Beginning T25

T25

Remember my New Years Resolution to get in shape and join a fitness challenge group?  I did it and today was day two of doing T25.  I knew if was intense from watching it, but I’m telling you it’s INTENSE!  And, of course, since I wanted to do it perfectly I ran into problems FAST.  They have someone doing the modified version of every exercise so that you can follow her if need be.  I tried not to.  uh huh.  About half way through I was was over heating, breathing hard and not feeling so good.  I quit.  I did.  Really.  During my first workout.  For a good 20 minutes I laid on my bed, closed my eyes and argued with myself about whether I was going to finish the workout or walk away.  But, I’m not a quitter so I got myself back up and I finished the workout.  And felt sick for a few hours afterwards.

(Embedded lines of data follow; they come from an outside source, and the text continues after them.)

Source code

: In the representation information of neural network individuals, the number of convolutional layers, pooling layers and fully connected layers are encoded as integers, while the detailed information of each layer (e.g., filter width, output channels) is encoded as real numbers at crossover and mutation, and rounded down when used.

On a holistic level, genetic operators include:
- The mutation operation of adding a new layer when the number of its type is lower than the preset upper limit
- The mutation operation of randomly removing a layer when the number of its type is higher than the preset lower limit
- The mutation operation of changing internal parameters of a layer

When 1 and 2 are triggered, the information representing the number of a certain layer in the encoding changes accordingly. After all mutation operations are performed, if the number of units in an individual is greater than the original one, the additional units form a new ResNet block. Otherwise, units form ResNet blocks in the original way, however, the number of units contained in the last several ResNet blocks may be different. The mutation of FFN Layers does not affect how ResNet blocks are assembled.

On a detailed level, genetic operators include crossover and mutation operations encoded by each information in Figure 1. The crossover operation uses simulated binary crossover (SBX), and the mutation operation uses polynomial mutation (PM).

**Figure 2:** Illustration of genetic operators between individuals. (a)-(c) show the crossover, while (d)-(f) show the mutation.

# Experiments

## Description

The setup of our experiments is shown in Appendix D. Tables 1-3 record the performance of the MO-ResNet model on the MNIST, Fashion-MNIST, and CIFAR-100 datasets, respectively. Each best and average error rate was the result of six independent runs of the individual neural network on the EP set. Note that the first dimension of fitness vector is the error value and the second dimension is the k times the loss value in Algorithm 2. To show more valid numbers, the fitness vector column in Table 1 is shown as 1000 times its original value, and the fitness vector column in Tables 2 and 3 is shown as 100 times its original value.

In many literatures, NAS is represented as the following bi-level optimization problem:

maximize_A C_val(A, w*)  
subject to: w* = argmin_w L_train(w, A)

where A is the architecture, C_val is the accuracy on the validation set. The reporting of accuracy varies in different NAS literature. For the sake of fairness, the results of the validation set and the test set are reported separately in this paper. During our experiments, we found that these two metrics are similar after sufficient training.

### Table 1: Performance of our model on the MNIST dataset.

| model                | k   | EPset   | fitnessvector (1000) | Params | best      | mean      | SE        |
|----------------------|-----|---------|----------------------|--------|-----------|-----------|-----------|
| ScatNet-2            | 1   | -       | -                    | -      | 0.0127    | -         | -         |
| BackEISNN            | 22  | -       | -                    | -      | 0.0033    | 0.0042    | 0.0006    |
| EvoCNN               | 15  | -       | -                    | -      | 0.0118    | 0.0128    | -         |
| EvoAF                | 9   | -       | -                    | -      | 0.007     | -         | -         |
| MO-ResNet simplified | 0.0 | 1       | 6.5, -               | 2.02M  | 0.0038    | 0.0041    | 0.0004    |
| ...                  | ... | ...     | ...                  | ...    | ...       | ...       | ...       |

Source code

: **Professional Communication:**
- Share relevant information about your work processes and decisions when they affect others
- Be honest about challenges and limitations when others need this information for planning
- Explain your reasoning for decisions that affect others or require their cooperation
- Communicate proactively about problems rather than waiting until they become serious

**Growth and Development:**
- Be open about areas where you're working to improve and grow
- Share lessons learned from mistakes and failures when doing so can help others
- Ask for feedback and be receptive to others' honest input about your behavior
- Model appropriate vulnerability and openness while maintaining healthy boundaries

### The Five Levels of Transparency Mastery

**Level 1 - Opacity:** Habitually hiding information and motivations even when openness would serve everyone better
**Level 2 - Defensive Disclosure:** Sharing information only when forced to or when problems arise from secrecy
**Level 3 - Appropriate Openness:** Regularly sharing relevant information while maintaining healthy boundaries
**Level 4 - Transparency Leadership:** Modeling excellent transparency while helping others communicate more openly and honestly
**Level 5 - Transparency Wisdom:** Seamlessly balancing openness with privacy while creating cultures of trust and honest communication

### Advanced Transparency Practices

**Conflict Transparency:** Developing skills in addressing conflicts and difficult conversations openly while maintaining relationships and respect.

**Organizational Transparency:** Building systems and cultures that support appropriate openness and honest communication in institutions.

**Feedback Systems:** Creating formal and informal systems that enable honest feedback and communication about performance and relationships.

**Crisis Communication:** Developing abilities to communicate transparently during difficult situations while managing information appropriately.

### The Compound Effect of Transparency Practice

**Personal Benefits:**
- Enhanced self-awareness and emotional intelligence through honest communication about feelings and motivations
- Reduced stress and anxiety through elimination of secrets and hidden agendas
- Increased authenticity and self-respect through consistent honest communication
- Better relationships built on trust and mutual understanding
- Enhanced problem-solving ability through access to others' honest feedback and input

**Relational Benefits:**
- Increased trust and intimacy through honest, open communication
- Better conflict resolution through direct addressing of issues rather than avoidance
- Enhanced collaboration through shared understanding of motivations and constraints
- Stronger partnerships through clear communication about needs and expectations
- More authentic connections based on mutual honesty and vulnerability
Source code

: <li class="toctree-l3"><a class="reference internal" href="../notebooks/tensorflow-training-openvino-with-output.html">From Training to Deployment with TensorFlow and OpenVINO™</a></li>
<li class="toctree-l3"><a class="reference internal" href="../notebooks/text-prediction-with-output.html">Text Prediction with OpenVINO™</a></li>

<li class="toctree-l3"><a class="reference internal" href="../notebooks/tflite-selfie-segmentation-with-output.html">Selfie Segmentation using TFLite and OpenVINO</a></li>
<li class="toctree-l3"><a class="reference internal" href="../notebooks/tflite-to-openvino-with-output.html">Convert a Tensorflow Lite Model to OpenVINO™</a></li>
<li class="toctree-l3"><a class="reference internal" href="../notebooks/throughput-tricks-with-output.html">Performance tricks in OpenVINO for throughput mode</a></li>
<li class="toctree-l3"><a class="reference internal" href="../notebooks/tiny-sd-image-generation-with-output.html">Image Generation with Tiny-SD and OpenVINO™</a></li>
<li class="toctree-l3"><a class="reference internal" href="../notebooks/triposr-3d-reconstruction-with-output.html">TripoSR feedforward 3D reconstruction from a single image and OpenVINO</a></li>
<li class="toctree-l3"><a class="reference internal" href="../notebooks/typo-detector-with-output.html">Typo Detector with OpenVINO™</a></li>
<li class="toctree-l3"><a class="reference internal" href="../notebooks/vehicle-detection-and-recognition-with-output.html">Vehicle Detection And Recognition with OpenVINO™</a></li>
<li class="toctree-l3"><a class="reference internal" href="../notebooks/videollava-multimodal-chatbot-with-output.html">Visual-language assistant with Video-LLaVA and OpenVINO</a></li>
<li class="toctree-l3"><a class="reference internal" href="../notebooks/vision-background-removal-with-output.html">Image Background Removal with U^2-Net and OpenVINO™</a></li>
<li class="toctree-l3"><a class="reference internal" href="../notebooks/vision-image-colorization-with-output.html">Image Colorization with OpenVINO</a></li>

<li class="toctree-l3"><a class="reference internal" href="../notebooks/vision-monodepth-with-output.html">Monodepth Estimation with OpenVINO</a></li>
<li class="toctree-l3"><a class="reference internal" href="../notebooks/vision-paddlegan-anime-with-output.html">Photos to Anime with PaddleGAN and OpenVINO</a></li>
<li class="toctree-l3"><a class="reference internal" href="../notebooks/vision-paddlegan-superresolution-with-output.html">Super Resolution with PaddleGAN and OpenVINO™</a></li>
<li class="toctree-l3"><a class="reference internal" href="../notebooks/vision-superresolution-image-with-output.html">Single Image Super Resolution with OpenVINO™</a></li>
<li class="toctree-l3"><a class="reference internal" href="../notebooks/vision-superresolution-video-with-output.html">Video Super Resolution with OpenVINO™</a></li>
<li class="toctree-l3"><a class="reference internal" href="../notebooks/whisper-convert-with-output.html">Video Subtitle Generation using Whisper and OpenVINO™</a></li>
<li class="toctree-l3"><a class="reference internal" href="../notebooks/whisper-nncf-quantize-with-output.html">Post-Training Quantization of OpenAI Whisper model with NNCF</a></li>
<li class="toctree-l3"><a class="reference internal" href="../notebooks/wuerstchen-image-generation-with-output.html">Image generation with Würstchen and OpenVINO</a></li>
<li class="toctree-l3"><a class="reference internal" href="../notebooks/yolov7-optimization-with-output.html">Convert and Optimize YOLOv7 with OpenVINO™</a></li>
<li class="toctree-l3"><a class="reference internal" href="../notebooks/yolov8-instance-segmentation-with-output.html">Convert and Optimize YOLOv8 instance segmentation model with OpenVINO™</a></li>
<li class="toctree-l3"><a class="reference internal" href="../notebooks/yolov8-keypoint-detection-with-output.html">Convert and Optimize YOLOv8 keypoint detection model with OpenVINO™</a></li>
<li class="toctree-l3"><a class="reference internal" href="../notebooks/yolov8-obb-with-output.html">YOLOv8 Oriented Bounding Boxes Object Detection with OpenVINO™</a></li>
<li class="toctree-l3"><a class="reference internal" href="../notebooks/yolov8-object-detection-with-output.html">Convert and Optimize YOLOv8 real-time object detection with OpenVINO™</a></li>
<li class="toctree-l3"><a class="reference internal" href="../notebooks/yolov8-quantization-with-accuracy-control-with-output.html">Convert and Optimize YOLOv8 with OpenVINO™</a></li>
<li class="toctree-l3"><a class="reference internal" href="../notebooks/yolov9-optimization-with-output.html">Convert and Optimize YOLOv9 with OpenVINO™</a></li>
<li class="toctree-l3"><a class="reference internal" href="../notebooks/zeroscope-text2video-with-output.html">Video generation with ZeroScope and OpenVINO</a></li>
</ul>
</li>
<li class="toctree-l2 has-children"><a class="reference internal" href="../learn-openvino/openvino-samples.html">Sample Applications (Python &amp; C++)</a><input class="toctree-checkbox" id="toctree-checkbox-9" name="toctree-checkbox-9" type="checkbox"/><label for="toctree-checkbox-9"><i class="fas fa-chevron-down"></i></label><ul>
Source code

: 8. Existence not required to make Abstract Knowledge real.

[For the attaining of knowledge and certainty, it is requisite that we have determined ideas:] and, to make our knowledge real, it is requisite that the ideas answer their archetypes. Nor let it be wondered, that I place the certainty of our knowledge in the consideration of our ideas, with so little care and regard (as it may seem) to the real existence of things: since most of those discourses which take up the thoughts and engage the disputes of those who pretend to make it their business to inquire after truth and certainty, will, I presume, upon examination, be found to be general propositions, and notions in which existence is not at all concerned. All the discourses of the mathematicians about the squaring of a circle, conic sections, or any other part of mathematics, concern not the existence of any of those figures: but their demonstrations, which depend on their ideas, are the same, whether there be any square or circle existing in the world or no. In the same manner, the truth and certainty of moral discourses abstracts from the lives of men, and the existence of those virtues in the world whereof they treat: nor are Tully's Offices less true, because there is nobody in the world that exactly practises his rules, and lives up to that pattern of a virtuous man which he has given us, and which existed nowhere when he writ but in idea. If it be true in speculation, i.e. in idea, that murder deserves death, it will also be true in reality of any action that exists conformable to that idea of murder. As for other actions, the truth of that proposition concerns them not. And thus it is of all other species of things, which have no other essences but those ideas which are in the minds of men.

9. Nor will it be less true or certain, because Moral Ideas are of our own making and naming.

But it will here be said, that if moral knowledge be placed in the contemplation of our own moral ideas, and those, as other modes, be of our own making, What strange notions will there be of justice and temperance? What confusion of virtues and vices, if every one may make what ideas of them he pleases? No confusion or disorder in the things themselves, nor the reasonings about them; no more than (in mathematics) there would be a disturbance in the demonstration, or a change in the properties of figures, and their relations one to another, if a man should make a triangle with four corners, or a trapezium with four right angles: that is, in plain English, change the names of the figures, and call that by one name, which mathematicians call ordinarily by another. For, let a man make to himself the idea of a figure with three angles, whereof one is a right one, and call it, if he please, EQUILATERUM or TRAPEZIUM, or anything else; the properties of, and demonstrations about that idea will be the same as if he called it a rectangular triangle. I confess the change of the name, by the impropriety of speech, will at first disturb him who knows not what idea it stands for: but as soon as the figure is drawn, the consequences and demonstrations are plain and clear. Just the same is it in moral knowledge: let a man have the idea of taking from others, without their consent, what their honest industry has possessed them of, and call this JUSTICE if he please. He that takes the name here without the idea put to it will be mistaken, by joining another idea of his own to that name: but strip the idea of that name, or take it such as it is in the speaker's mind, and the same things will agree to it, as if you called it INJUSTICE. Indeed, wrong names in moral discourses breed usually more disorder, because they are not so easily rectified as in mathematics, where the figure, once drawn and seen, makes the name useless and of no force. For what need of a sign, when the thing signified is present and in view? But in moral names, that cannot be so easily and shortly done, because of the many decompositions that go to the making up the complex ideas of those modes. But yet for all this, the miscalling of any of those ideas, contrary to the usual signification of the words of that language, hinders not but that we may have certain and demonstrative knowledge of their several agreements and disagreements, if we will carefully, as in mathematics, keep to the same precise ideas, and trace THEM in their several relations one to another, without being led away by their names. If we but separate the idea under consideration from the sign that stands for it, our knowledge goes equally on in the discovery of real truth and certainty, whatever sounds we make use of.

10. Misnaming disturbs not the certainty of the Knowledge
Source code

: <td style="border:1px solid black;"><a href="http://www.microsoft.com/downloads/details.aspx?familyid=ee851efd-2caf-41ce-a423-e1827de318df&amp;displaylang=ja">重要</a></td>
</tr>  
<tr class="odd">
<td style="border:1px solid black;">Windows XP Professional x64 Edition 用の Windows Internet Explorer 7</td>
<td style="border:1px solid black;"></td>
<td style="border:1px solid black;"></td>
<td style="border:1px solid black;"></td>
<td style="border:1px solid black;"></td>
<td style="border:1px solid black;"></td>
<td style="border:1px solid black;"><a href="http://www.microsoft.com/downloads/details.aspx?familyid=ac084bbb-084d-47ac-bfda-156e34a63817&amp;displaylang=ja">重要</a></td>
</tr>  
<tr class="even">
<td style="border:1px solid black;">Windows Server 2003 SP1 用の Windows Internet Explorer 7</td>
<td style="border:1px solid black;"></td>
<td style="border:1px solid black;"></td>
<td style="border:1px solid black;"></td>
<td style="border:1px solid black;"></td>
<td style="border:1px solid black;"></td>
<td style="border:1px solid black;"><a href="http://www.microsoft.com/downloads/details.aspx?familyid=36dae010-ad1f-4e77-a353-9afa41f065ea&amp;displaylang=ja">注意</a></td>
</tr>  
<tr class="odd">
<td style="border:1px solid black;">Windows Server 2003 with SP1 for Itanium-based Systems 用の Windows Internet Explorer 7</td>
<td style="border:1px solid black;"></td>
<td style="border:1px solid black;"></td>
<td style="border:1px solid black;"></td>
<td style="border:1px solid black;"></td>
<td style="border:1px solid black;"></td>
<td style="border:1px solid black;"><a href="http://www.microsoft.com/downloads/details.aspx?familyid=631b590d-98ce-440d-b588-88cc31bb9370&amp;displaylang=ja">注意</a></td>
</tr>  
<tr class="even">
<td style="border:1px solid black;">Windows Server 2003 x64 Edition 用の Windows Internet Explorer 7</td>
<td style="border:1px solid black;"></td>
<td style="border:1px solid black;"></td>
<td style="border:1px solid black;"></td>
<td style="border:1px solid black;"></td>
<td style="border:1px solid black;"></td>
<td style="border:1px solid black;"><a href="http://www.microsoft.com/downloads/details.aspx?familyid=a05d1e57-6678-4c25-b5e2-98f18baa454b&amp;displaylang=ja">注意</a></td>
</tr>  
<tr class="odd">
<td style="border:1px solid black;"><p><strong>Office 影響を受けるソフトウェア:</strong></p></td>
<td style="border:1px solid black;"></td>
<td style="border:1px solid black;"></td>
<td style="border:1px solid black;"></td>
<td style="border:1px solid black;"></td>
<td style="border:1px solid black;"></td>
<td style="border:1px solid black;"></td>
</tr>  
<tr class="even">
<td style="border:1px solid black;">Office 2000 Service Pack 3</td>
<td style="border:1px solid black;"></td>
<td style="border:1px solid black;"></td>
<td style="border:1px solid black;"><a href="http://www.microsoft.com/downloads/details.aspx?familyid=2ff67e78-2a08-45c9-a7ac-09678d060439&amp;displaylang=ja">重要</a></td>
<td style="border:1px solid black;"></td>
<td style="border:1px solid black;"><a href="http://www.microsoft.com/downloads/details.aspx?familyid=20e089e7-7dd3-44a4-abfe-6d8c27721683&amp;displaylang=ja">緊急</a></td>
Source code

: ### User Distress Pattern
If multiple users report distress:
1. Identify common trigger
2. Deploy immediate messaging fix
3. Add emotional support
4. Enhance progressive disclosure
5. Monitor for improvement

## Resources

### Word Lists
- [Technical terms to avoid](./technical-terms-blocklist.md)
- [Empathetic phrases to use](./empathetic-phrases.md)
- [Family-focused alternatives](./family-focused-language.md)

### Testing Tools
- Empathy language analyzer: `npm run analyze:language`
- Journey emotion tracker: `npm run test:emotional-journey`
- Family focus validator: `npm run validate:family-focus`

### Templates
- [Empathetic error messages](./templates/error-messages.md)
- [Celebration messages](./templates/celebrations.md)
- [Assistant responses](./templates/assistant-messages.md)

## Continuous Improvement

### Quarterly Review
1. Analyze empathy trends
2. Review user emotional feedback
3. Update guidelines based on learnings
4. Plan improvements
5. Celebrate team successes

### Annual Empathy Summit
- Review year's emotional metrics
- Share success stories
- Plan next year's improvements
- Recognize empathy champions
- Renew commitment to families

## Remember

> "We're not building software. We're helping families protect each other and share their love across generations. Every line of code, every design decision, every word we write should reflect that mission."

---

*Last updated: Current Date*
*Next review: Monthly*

Why am I telling you this?  Because I learned something through this.  I want to be perfect – to do it perfectly the first time and every time.  But the point of it all is not immediate perfection.  It’s a progression.  I didn’t want to do the modified version.  To admit that I needed to.  But I DO need to because it’s ALL I can do at this moment.  And that’s okay.  It’s the first step of many towards getting fit.  By the time I got up to finish the workout I had made a decision about something.  I will do ONLY the modified version of the workouts this week, give my body a chance to get used it, be proud that I completed each one and go from there.  I’m giving myself permission to not be perfect.  At the same time I am not letting myself quit the program.  I will see it through, I will give it my best (regardless of what that looks like), and I will be proud of myself for doing so.